Why You Shouldn't Shoot Film
In 2018, I bought 10 rolls of Kodak Tri-X 35mm film from a classmate. I found his post on a Buy & Sell Facebook page and decided his offer of $5 a roll was too good to pass up.
I bought way more than I probably needed, and after I shook hands with him and prepared to leave, it occurred to me to ask: why did he have so many rolls in the first place? and why he decide to sell them?
He shrugged. "I'm a photography student, and I'm switching to digital." When I asked him why, he simply replied that the quality was better.
Back then I thought he had missed the point, and that he was already twenty years out of date. The photographers of yesteryear were probably just as excited about the quality as they ditched their film cameras en masse when digital cameras were first exploding onto the market. Digital cameras may have been expensive, but when we thought about the cost of a film roll versus the cost of a battery pack and an SD card, it simply made financial sense. And the quality!
I myself had logged thousands of photos on my Olympus mirrorless digital camera by the time of my conversion to film. I learned how to shoot using the digital medium, and not for ideological reasons. I never saw my father tinkering around in a homemade darkroom, I never had a high school photography class that dictated that we lug around a Pentax K1000, and I honestly never properly learned what Aperture, Shutter Speed, and ISO really meant. I learned how to take photos by taking hundreds upon hundreds of shots and playing around with them on Adobe Lightroom in the computer lab. Many were terrible.
This essay is meant to dissuade most people from film, but there is one reason why I will never sell my film camera. It is the same reason why I chose to start shooting film in the first place after shooting digital.
I believe that what eventually exhausts most digital photography enthusiasts is that it is fundamentally a pursuit of perfection.
Would it be fair to say that most amateur enthusiasts, when they are not taking pictures to commemorate moments, are often doing so in pursuit of the perfect shot? You are looking for the optimal lighting, the right models, and the best possible framing for every shot. You edit out any imperfections - like lens flares and stray cars - when you are post processing. Any imperfections that exist must be justified as deliberate, or they are simply considered subpar.
In contrast, film photography liberates you from these constraints. Any hobbyist that chooses to shoot film in this day and age, when iPhone cameras can usually deliver a more "perfect" shot, is one that has deliberately chosen to revel in the imperfections of life. Your photos are no longer judged on a spectrum of better to worse. Rather, it is an artistic expression, and every imperfection present in the photo is now a part of that expression. Very few people have the qualifications to judge the merits of a shot like that.
I chose to shoot film for that reason.

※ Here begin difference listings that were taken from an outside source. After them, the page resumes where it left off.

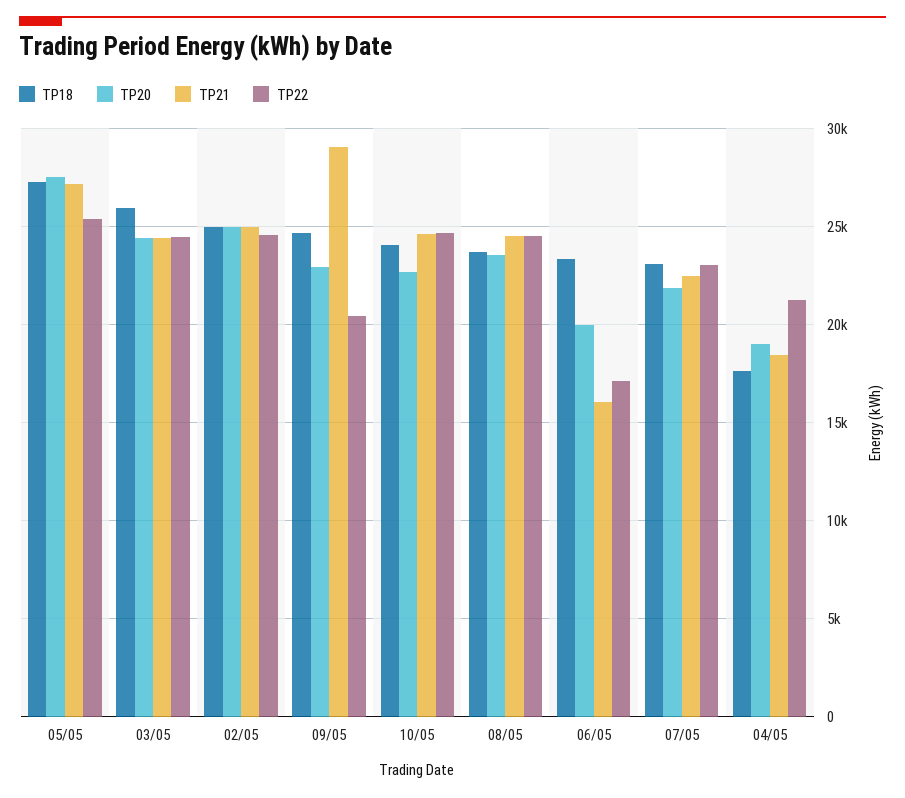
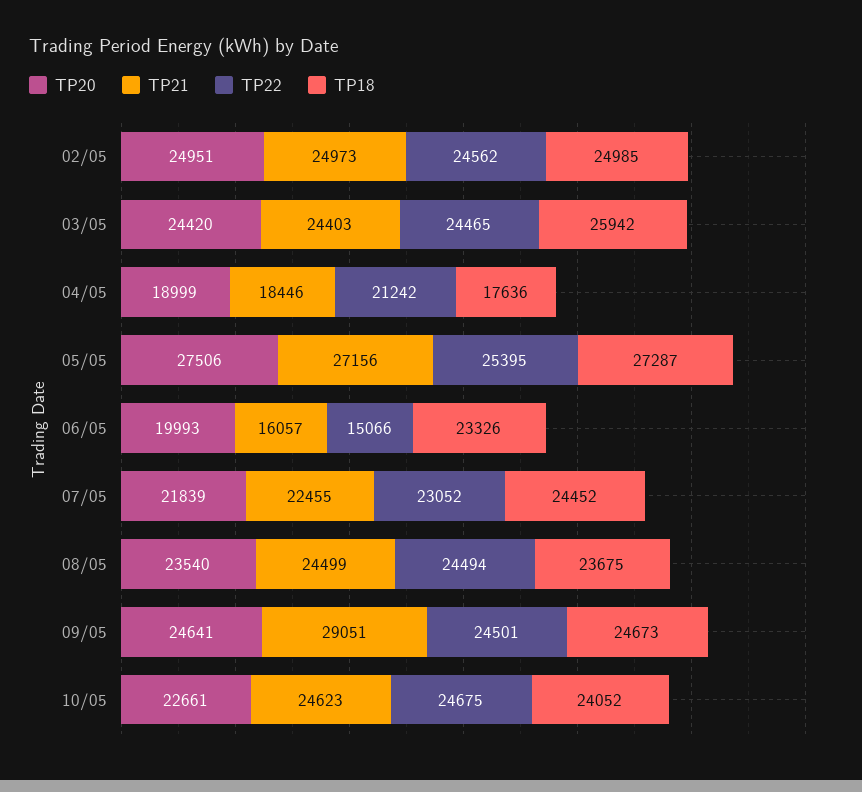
TP20, 09/05: 23000 -> 24641
TP22, 09/05: 20500 -> 24501
TP22, 06/05: 17000 -> 15066
TP18, 07/05: 23000 -> 24452

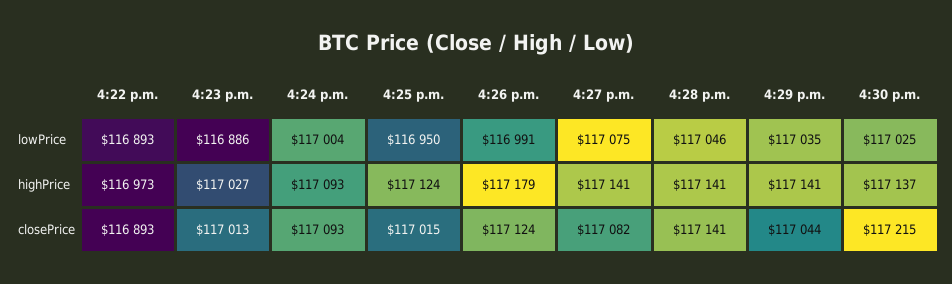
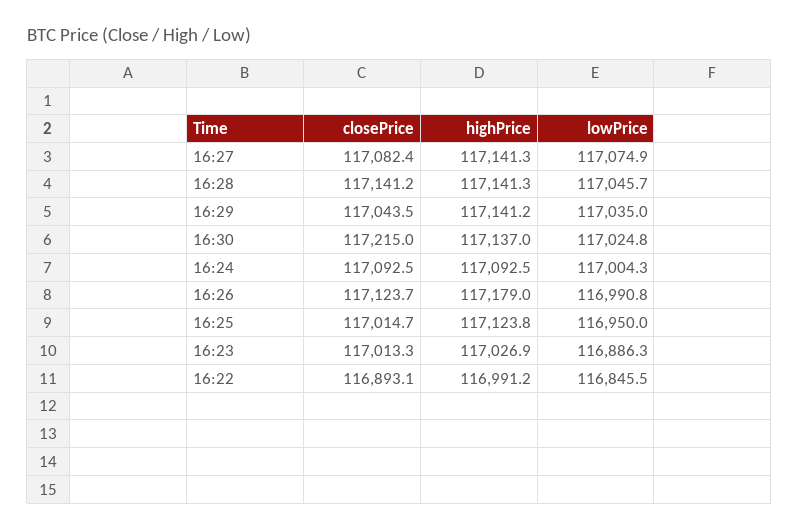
4:22 p.m., lowPrice: 116893 -> 116845.5
4:22 p.m., highPrice: 116973 -> 116991.2

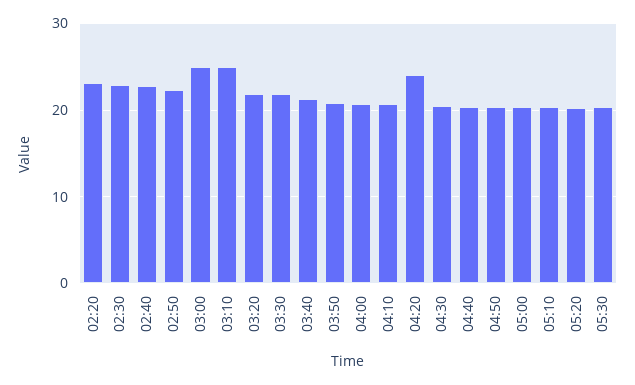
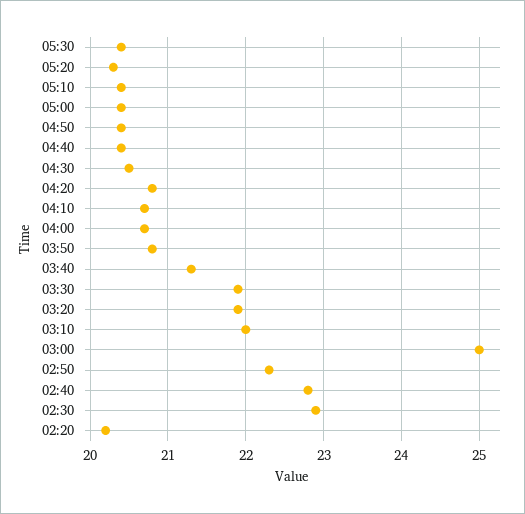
02:20: 23 -> 20.2
03:10: 25 -> 22
04:20: 24 -> 20.8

I did things like dedicate one 36 exposure roll to my trips, which forced me to be much more intelligent about my shots. I properly learned how ISO, Aperture, and Shutter Speed affect a shot. I loved the feeling of winding film, and I loved receiving my scans back from the shop. I was willing to bear with the annoyance of asking airport security to hand check my cameras and the heartbreak when you realize at the end of your roll that your camera malfunctioned and your film never began winding in the first place. There was a time when I declared that as iPhone cameras got better and better, there was nothing you needed to do with digital that you couldn't do with a combination of your iPhone and a film camera.
But film is expensive. And if you are not developing or scanning your own film, it is even more expensive. So if you are an amateur, and you are not developing or scanning your own film, then you are paying an extortionate amount of cash.
You are forking over your money to 1) pay for and constantly repair a used camera that is likely subject to designed obsolescence, 2) pay for film rolls that are increasingly getting more and more expensive because manufacturers haven't figured out how to meet this growing demand, and 3) pay another shop for developing ($$) and scanning ($$$) your prints. I believe that the incumbent expenses may have been palatable even 3 years ago, but I believe that in this inflation economy, it is no longer worth it for most people to shoot film.
In contrast, you can find deals on used digital cameras from circa 2010, many of which will overdeliver on the needs of any hobbyist, for some amazing prices. I would recommend this approach to most other hobbyists, especially ones that are starting out. This is because you may learn more about the mechanics of photography with a great book on theory and a trusty film camera (and a lot of $$$), but there is no substitute for improving by iterating, again and again and again.
If you're fiddling with the controls of a digital camera, and you play around with edits on Lightroom afterwards (and realize that there are limits to what you can accomplish with software), you will improve at a very rapid pace. You have a feedback cycle with digital that is simply impossible with film, and your skills will grow as a result. And if you decide that you want that film look, I promise you that with a $15 pack of Lightroom presets, no one will be able to tell the difference.
Obviously my opinion is automatically invalid if you are someone who aspires to be or is currently any level of photographer above that of an enthusiast. If you have a wad of cash lying around or you somehow inherited a working camera and a chest full of film, then knock yourself out as well. But for the rest of us - you are paying an extortionate amount of money for film photography, and I would recommend that you think very carefully about what exactly you truly value about film that you cannot achieve with digital.